There’s scarcely a word you hear more from big tech companies like Apple, Facebook, and Google than “privacy” these days. To adblocker and privacy-focused browser vendor Ghostery however, what they mean when they say privacy is not what you mean when you use that word, reports Forbes.
How is privacy defined?
“They’re all redefining privacy to their own benefit in a lot of ways,” Ghostery CEO Jean-Paul Schmetz told me recently in a TechFirst podcast.
“But obviously, I think privacy should be defined from the perspective of the user, right … that’s the only perspective that actually counts.”

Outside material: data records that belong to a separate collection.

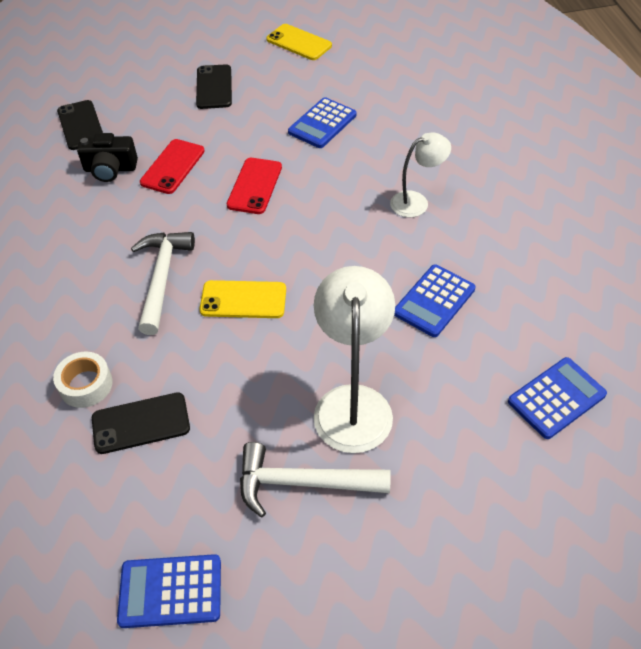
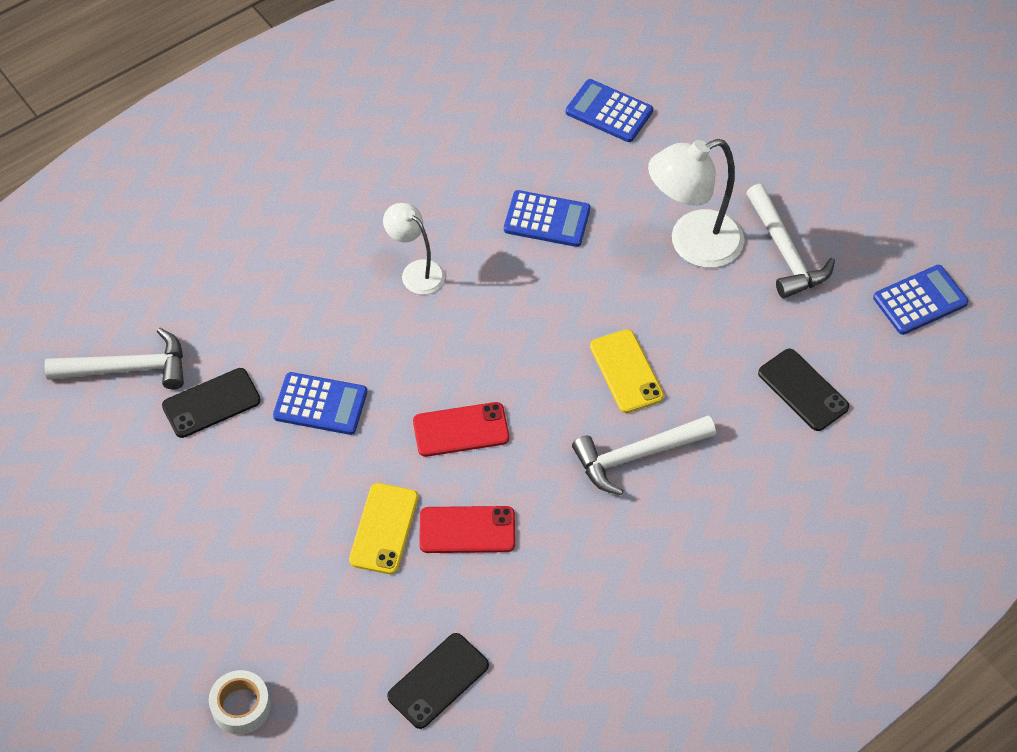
camera: 115 degrees left, 5 degrees up
(86, 385) = (792, 455): white tape -> white tape (241, 706)
(110, 169) = (502, 597): black camera -> none
(170, 591) = (920, 300): blue calculator -> blue calculator turned 90 degrees counterclockwise
(214, 87) = (294, 557): black phone -> black phone (211, 403)
(299, 42) = (153, 497): yellow phone -> yellow phone (384, 528)
(404, 49) = (128, 368): none -> white hammer

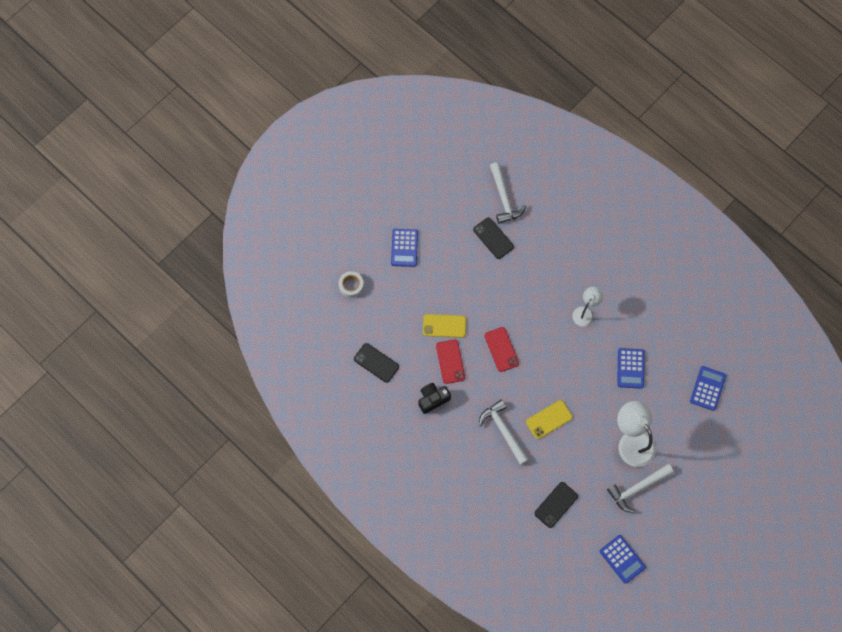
camera: 80 degrees right, 15 degrees up
(320, 404) = (502, 285): blue calculator -> blue calculator (404, 248)
(545, 578) = (433, 399): none -> black camera

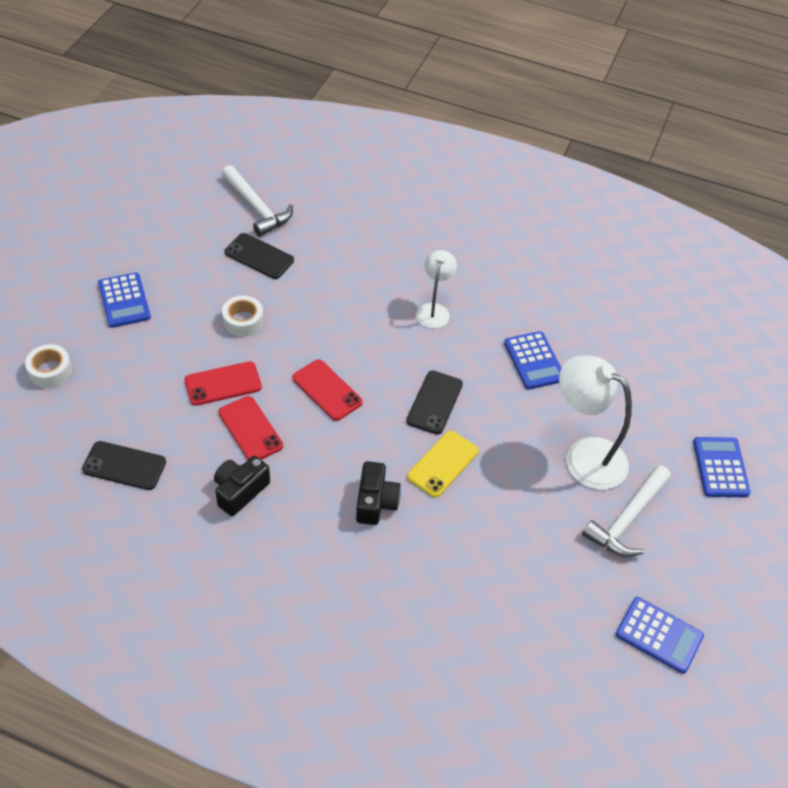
camera: 25 degrees left, 20 degrees down
(444, 326) = (223, 384): yellow phone -> red phone
(469, 284) = (243, 321): none -> white tape
(503, 430) = (376, 502): white hammer -> black camera
(556, 504) = (510, 586): black phone -> black phone (434, 402)
(708, 388) = (656, 355): blue calculator -> blue calculator (720, 467)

For instance, Apple’s App Tracking Transparency defines privacy as companies not sharing data they’ve gathered about you with other companies without your permission … not companies gathering data about you, period. Google’s often-delayed deprecation of the third-party cookie (just delayed again, recently) will prevent cross-site tracking, which is good for privacy, but doesn’t hurt Google at all because Google has a first-party relationship with you.
And Facebook’s ever-more-detailed privacy settings outline in excruciating minutia who (besides Facebook) can see everything about you, but doesn’t protect you from the big social network you’re giving everything to at all.

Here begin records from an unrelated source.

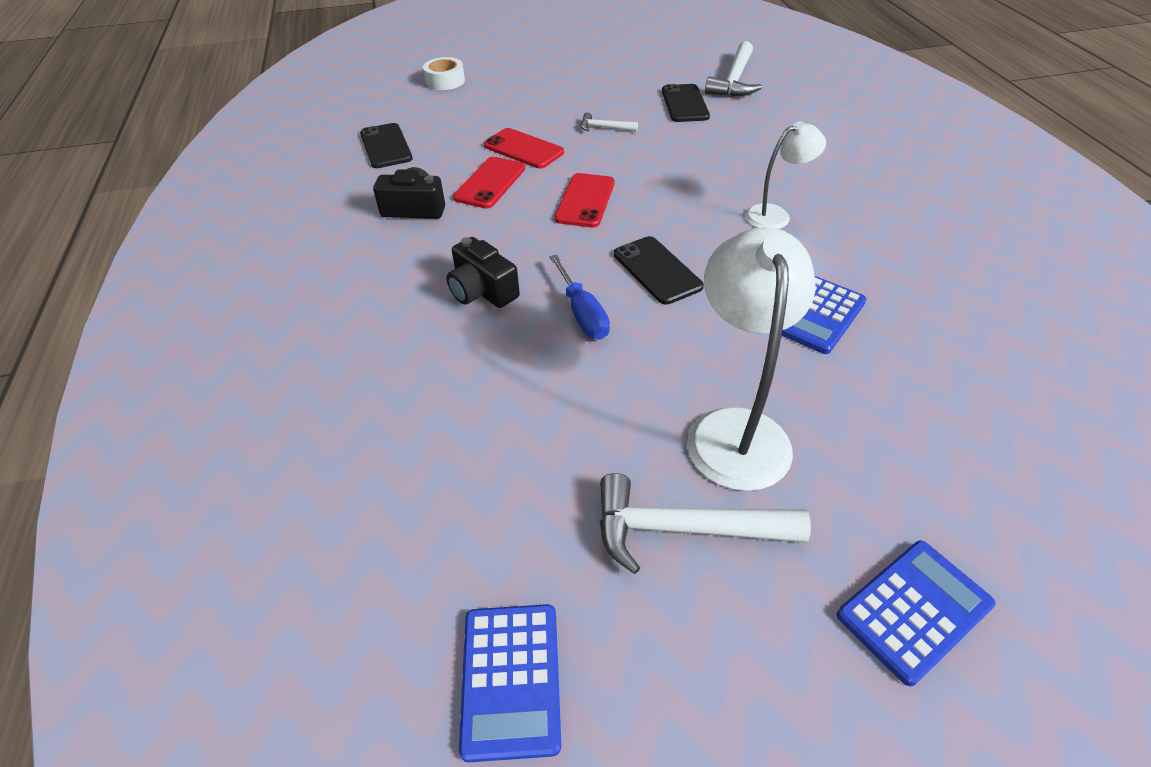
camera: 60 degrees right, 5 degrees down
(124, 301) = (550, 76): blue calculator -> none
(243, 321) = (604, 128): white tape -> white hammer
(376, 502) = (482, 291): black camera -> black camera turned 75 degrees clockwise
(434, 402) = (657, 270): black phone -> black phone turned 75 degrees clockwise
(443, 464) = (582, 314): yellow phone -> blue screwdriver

So even with all the talk, talk, talk … we’re all still naked in the dark on the web, at least in terms of our personal data and digital behavior.
“Some data points are being leaked about every American 750 times a day, and Europeans are at … 360 times a day,” Schmetz says.

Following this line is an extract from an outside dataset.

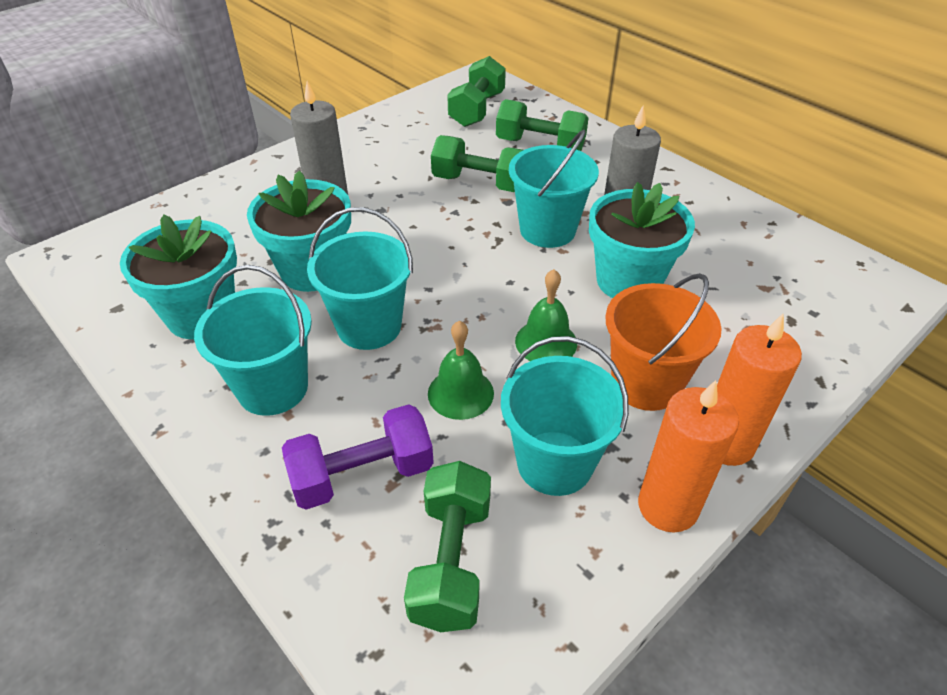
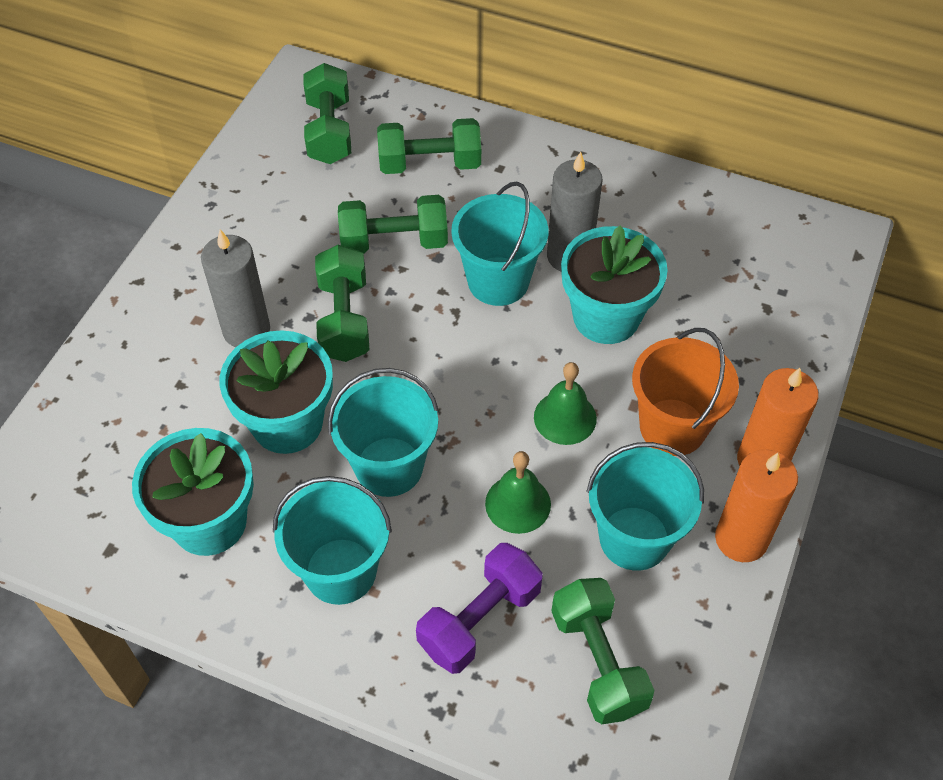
camera: 25 degrees left, 10 degrees up
(406, 218) = (344, 319): none -> green dumbbell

In other words, that great lumbering giant of legislation, GDPR, which has forced more mouse clicks (to accept or deny cookies) than any other law in history, has only succeeding in halving European’s data privacy exposure.
Data collection
The interesting thing, according to Schmetz, is that all of this data collection, done in the name of making ads more relevant and effective, doesn’t actually accomplish its task.
“I don’t think we would be losing that much in advertising or in machine learning if people would collect data in a way that doesn’t automatically expose the life of their users,” Schmetz says. “It’s really possible to do it. We’ve proven it many times, you know, academically, etc. it is doable. It’s just not being done because there is no reason to do it. Neither users nor governments nor anyone else is actually pushing in that direction.”
There is evidence that publishers, specifically news outlets, can earn more when omitting layers of targeting adtech (each of which takes its slice of revenue) and simply enabling contextual ads, which don’t require personal information. The Irish Council for Civil Liberties, for instance, cites a Norwegian news agency that quadrupled revenue for contextual ads versus tracking-based based ads over a 12 month span, and a Dutch publisher that boosted revenue 149%.
And Google’s Privacy Sandbox, still in development and not in wide release, is actually a technology that is intended to enable that, keeping targeting data on-device so that relevant ads can be surfaced to the right people without taking their data, exposing their data, or compromising their identity.